The drowning of domestic worker Badanile Maria Mahlangu in her employer’s swimming pool in 2012 resulted in drawn out legal battles that ended with a court ruling that is a victory for all domestic workers.
Section 23 of the Constitution affords everyone, including domestic workers and precarious workers in general, the right to fair labour practices.
The legislative regime in South Africa can be described as generally supportive of the rights of domestic workers. The realisation of these rights require attention though, as demonstrated in a matter related to the protection of domestic workers against occupational injuries and diseases.
The case of Badanile Maria Mahlangu, who drowned in her employer’s swimming pool in 2012, highlighted a gap in Sectoral Determination 7 for domestic workers that dealt with protection against occupational injuries and diseases.
The employer, for whom Mahlangu had worked for 22 years, offered her daughter R2 500 in compensation.
The Department of Labour was unable to assist the family because domestic workers are not covered under the Compensation for Occupational Injuries and Diseases Act. Pinky Mashiane, a member of the South African Domestic Workers Union at the time, vowed to fight for the rights of Mahlangu.

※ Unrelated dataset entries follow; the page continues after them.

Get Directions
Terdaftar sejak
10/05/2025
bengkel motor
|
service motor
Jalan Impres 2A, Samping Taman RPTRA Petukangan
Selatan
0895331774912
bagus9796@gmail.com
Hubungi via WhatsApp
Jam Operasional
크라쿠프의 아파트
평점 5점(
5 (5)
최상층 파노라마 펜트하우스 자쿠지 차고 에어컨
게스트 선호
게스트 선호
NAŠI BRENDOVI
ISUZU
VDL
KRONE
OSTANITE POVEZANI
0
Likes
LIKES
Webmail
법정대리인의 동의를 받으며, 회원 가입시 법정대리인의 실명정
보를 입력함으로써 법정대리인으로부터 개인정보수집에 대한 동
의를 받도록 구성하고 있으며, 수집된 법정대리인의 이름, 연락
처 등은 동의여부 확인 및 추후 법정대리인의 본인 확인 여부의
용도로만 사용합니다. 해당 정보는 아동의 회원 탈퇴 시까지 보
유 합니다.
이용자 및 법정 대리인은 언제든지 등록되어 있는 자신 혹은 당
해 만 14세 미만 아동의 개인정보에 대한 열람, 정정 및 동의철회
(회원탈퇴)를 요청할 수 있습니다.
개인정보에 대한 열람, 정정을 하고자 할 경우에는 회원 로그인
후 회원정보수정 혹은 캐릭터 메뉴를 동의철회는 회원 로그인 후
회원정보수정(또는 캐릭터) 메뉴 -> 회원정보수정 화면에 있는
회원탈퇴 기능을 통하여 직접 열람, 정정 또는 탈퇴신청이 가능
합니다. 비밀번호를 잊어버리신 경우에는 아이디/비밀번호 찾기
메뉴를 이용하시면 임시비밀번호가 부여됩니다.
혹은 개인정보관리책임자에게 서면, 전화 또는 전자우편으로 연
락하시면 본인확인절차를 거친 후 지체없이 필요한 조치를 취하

Sylvia Mahlangu, daughter of the deceased, pursued the case in the High Court of South Africa, against the Minister of Labour, Department of Labour and the Compensation Commissioner with support from numerous organisations, changes in the legal team and most importantly an intensified advocacy campaign from domestic workers.
On Thursday 23 May 2019, the North Gauteng High Court, presided over by Judge President Justice Molopa, handed down a ruling that the exclusion of domestic workers in the Compensation for Occupational Injuries and Diseases Act is unconstitutional.
The Compensation for Occupational Injuries and Diseases Act defines an employee as
“a person who has entered into or works under a contract of service … with an employer …but does not include a domestic employee employed as such in a private household”.
It was argued as far back as 1997, that the exclusion of domestic workers from the scope of COIDA is unjustifiable in terms of the Constitution as well as the International Labour Organisation Convention 189 for domestic workers.
There have been many attempts since 2001 to advocate for the inclusion of domestic workers under the Compensation for Occupational Injuries and Diseases Act. The South African Law Reform Commission’s 2011 Report on legislation administered by the Department of Labour noted that the National Economic Development and Labour Council would need to advise Parliament on the matter of inclusion of domestic workers under the Compensation for Occupational Injuries and Diseases Act. To date there has been no evidence that the matter had ever been tabled at the National Economic Development and Labour Council.
The wheels of justice turn slowly, but they turn. Nine years later, there is a bittersweet victory for the Mahlangu family and a major victory for all domestic workers. The matter now rests with the 6th democratic Parliament of South Africa to promulgate the Bill, gazetted in November 2018, for amending the Compensation for Occupational Injuries and Diseases Act to cover domestic workers.
In the meantime, domestic workers under the banners of the South African Domestic Services and Allied Workers Union (aligned to the Congress of South African Trade Unions) and the United Domestic Workers of South Africa (aligned to the South African Federation of Trade Unions) have embarked on collective action to ensure that government authorities comply with the court rulings.
The Mahlangu case has galvanized domestic workers. On 17 October 2019 the High Court of South Africa, Gauteng Division ordered that the inclusion of domestic workers under the Compensation for Occupational Injuries and Diseases Act would have ‘immediate and retrospective effect upon confirmation of the orders by the Constitutional Court”. Badanile Maria Mahlangu did not die in vain.
The outcome of this case could be precedent setting for all precarious workers at a number of levels. Platform workers have much to learn from domestic workers in respect of organising for empowerment and implementation of rights. With a stronger voice, domestic workers have started a process of collective bargaining with government, mediated by the courts.
Awarding compensation for occupational injuries and diseases to domestic workers retrospectively and going forward could take many years before it sees the light of day, especially if left to government to ‘sort out’. Hence, domestic workers have vowed to lead the way in driving the process for ensuring adequate and appropriate coverage under the Compensation for Occupational Injuries and Diseases Act.
A victory for domestic workers, a victory for all workers.